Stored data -
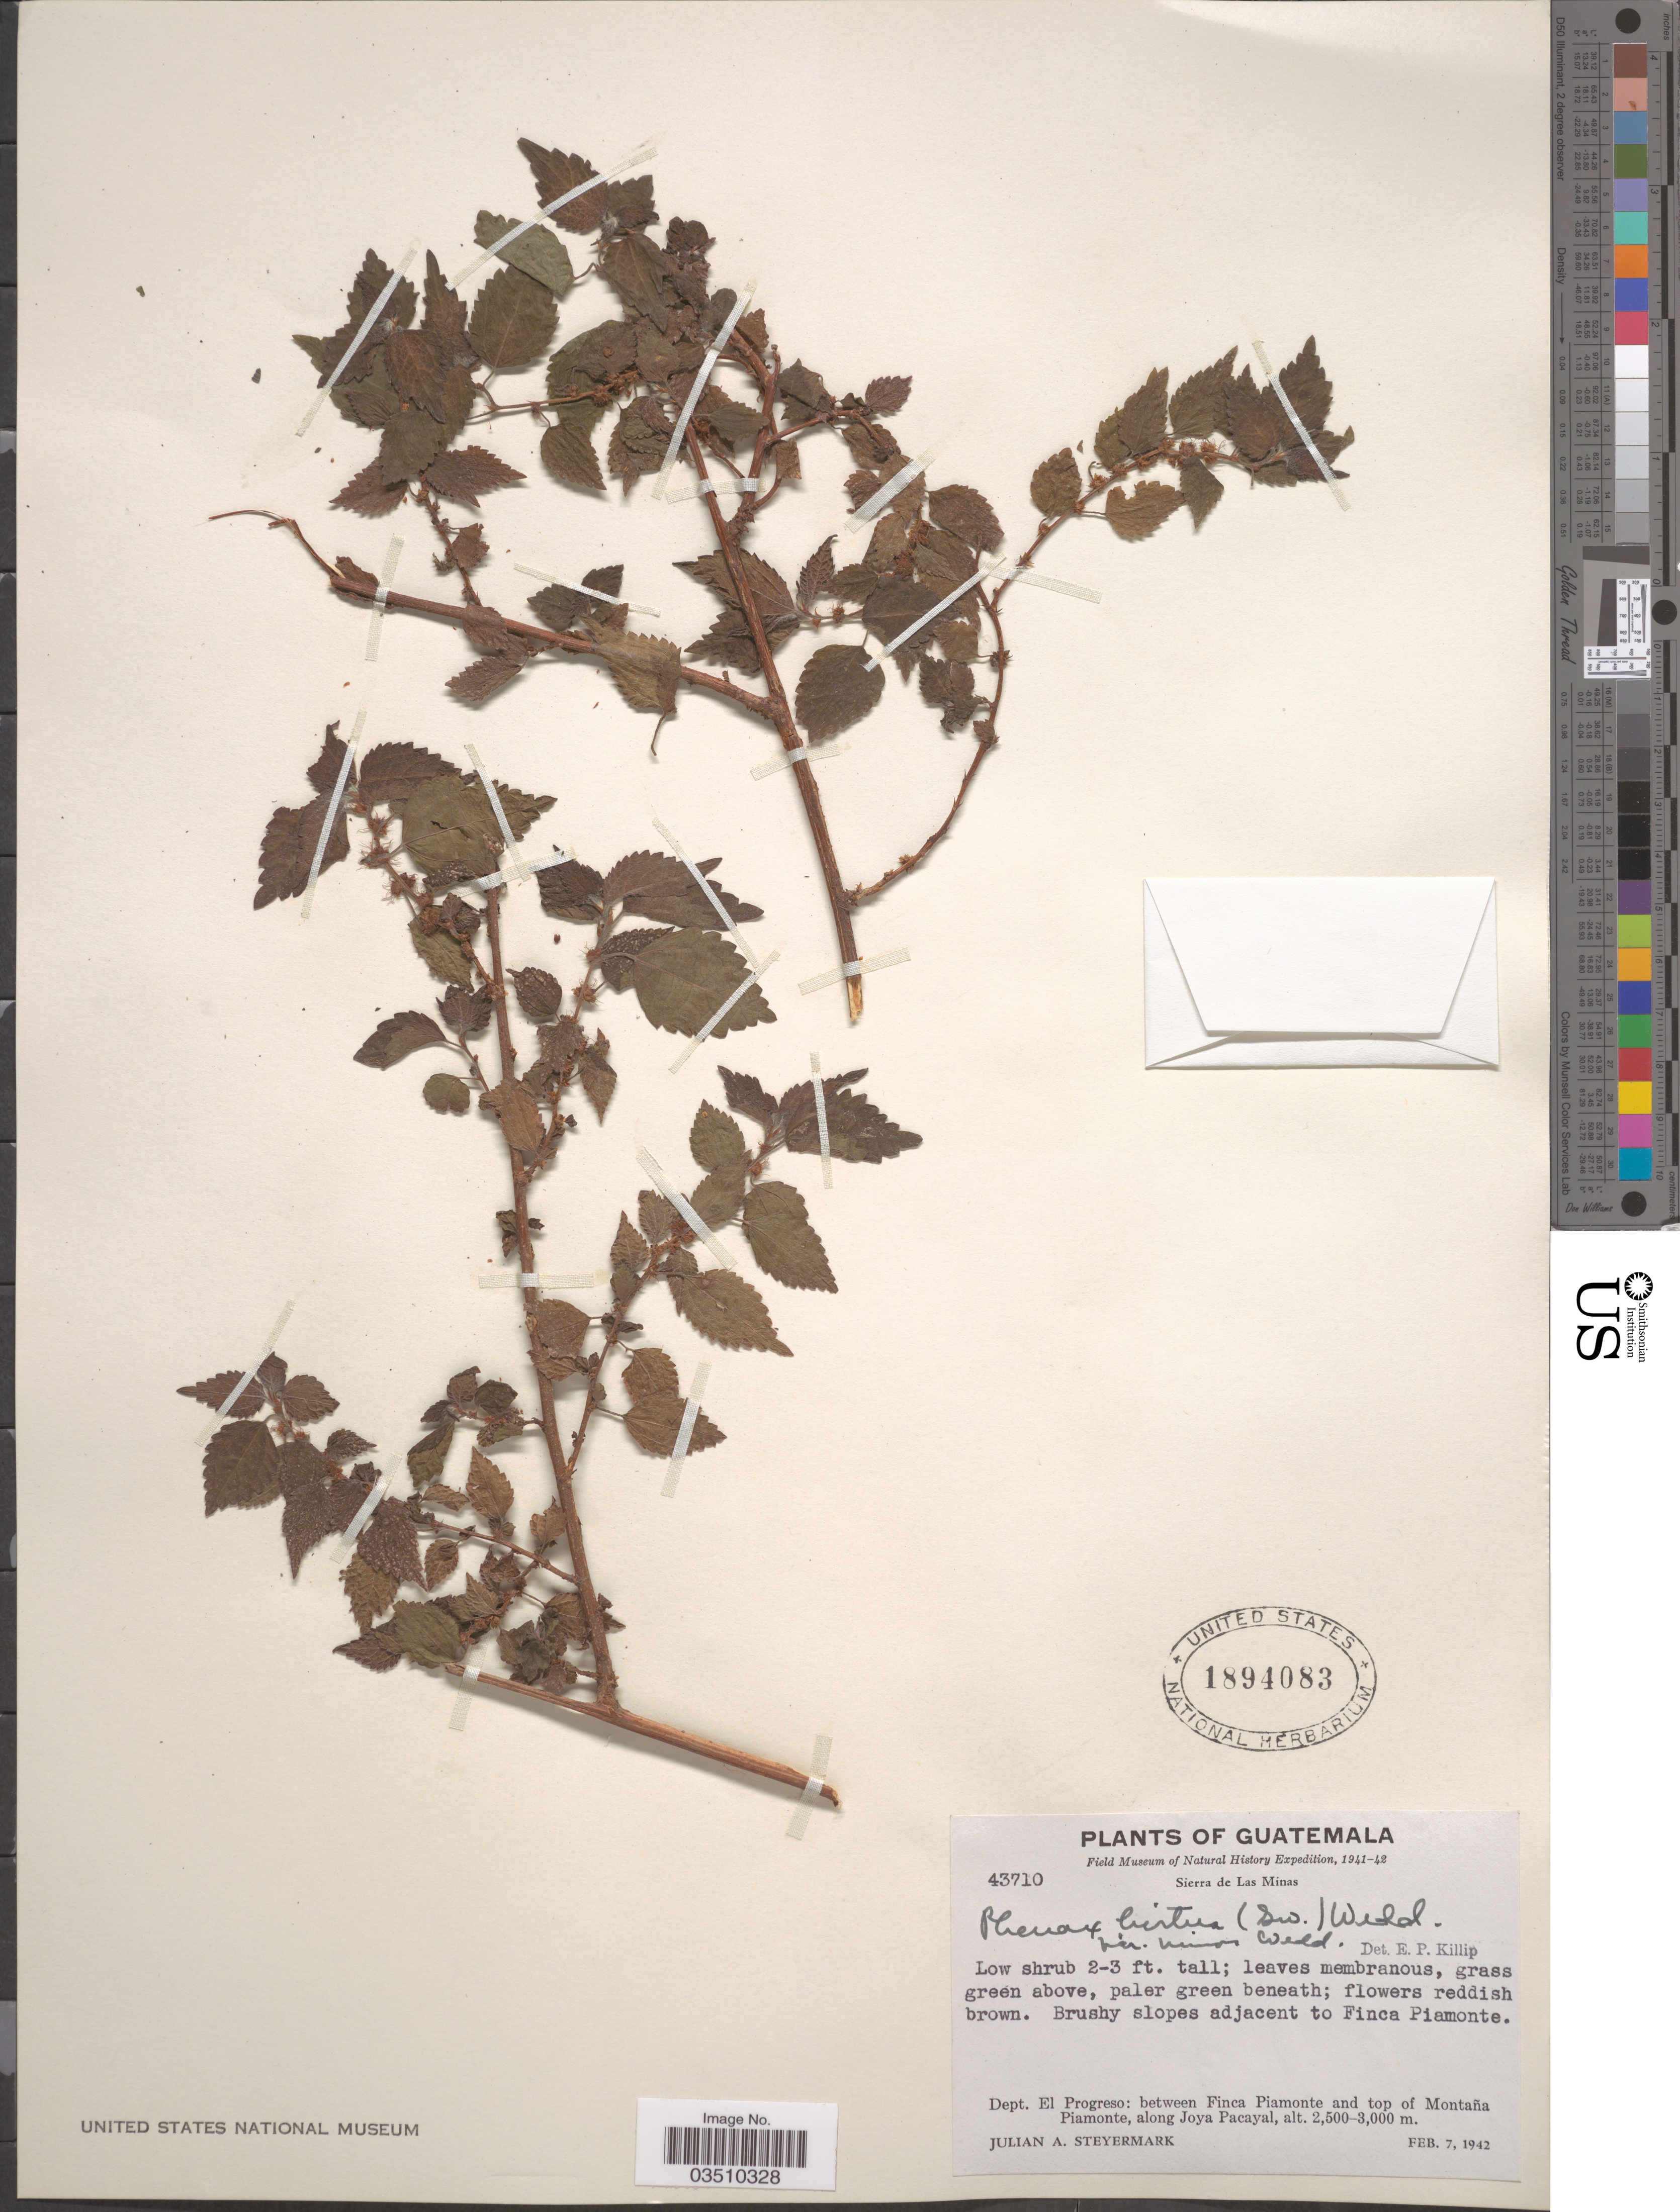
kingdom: Plantae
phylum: Tracheophyta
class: Magnoliopsida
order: Rosales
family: Urticaceae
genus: Phenax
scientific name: Phenax hirtus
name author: (Sw.) Wedd.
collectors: J. Steyermark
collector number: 43710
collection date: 1942-02-07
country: Guatemala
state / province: El Progreso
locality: Sierra de Las Minas. Brushy slopes adjacent to Finca Piamonte. Dept. El Progreso: between Finca Piamonte and top of Montaña Piamonte, along Joya Pacayal.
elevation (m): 2500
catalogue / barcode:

Problem to solve - Rewrite the data above with the field name "locality" changed to "site description", keeping everything else the same, and leave out the pictures.

Final result -
kingdom: Plantae
phylum: Tracheophyta
class: Magnoliopsida
order: Rosales
family: Urticaceae
genus: Phenax
scientific name: Phenax hirtus
name author: (Sw.) Wedd.
collectors: J. Steyermark
collector number: 43710
collection date: 1942-02-07
country: Guatemala
state / province: El Progreso
site description: Sierra de Las Minas. Brushy slopes adjacent to Finca Piamonte. Dept. El Progreso: between Finca Piamonte and top of Montaña Piamonte, along Joya Pacayal.
elevation (m): 2500
catalogue / barcode:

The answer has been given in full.